Três seguranças do Centro para a Estadia Temporária de Imigrantes agredidos

Três seguranças do Centro para a Estadia Temporária de Imigrantes agredidos

Três seguranças do Centro para a Estadia Temporária de Imigrantes (CETI), em Ceuta, foram atacados, tendo sido transferidos para o hospital universitário, devido aos golpes sofridos quando mediavam uma luta entre migrantes alojados naquelas instalações.

Lusa / Adicionar como fonte informativa
Foto: Reduan - EPA

Conforme noticiado pela UGT Ceuta num comunicado, os guardas foram atacados na segunda-feira após mediarem numa rixa entre residentes do CETI de origem subsaariana e marroquina, na qual mais pessoas participaram.

Os três guardas foram levados para o hospital com ferimentos nos pulsos e costelas devido aos golpes, pelo que estão de baixa médica, enquanto um terceiro sofreu uma lesão no lábio.

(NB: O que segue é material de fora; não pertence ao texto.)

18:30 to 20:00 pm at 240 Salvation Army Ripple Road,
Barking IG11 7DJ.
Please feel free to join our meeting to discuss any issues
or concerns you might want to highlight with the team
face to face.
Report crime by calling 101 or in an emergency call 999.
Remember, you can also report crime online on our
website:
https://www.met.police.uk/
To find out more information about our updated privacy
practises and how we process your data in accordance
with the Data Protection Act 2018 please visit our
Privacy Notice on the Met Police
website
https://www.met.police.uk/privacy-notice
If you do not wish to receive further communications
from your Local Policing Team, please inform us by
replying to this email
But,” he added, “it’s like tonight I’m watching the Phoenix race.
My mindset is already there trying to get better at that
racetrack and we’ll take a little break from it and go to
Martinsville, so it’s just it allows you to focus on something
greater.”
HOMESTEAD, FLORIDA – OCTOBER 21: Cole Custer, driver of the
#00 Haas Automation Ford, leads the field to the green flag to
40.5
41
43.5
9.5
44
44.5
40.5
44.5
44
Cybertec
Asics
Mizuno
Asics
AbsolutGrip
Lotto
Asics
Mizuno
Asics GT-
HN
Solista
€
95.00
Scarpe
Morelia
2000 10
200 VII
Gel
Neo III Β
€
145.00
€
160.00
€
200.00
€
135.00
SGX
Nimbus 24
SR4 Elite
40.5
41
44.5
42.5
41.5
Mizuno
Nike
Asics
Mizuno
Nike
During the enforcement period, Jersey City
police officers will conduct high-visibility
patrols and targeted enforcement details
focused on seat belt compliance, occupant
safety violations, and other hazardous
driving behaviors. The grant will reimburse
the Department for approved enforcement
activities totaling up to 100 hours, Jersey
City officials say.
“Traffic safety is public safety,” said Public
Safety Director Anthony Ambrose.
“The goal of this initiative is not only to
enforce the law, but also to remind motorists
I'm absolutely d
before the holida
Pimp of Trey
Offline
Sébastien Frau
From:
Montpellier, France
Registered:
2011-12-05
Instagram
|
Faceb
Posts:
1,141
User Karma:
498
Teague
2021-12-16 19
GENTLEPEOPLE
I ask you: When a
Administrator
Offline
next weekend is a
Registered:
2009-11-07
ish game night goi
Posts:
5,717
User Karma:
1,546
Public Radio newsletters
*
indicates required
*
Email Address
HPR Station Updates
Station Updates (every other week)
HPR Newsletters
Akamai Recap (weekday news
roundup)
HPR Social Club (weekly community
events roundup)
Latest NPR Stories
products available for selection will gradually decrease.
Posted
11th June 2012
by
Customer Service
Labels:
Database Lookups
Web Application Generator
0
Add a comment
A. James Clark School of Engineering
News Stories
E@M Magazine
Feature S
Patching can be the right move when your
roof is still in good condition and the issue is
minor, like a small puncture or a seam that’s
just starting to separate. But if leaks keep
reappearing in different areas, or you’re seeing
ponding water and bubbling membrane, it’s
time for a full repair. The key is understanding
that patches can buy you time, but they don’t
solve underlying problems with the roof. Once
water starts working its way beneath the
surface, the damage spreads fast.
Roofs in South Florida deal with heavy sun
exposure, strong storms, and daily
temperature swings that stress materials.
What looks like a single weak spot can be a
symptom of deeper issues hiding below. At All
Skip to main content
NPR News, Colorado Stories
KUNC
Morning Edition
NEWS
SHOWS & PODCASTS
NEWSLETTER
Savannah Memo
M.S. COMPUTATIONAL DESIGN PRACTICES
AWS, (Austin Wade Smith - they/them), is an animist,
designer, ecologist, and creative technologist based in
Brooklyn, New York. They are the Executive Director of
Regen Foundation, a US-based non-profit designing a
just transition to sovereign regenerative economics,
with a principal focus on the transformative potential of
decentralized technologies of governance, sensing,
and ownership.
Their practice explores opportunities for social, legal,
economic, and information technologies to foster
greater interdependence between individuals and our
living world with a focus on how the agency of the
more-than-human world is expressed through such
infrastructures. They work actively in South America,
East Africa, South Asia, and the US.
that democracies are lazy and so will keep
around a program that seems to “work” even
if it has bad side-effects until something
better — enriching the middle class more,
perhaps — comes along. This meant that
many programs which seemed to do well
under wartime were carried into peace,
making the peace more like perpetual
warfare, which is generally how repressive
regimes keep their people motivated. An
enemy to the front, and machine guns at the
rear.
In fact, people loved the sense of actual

O sindicato sublinhou que "a realidade do CETI mudou e os meios de segurança também têm de mudar, pelo que perante a situação de superlotação e a chegada massiva de pessoas a Ceuta, pedimos que os serviços de segurança do CETI sejam reforçados e que sejam adotadas medidas para proteger tanto os vigilantes como o resto dos trabalhadores e residentes".

O sindicato realçou também que não se está "perante um pedido novo nem perante uma reação pontual depois de uma agressão", lembrando que tem vindo a avisar que "as condições em que o serviço está a ser desenvolvido, exigem mais efetivos, mais meios e um planeamento adequado da segurança".

De facto, a própria documentação do Ministério da Inclusão que regula o serviço de segurança do CETI reconhece expressamente que os vigilantes têm entre as suas funções intervir em lutas, ameaças e situações de violência, proteger os trabalhadores e residentes e realizar tarefas de contenção até à chegada das Forças e Corpos de Segurança quando ocorre um incidente que requer intervenção policial.

Por isso, a FeSMC UGT Ceuta considera "inaceitável que se pretenda enfrentar uma situação extraordinária com meios próprios de uma situação ordinária".

O sindicato exige ao Ministério da Inclusão, Segurança Social e Migrações que adote de forma imediata as medidas necessárias para aumentar os efetivos de vigilância no CETI e que reveja o dimensionamento atual do serviço para o adaptar à realidade que se está a viver no centro.

Além disso, a FeSMC UGT Ceuta exige à empresa adjudicatária do serviço que garanta o cumprimento de todas as suas obrigações em matéria de segurança e prevenção de riscos laborais, proporcionando aos vigilantes os meios de defesa regulamentares e os equipamentos de proteção adequados aos riscos existentes, bem como os meios materiais e de comunicação necessários para poder pedir apoio e atuar em situações de emergência.

A segurança dos trabalhadores não pode depender de eles serem capazes de enfrentar, entre poucos, situações cada vez mais complexas e violentas, concluiu.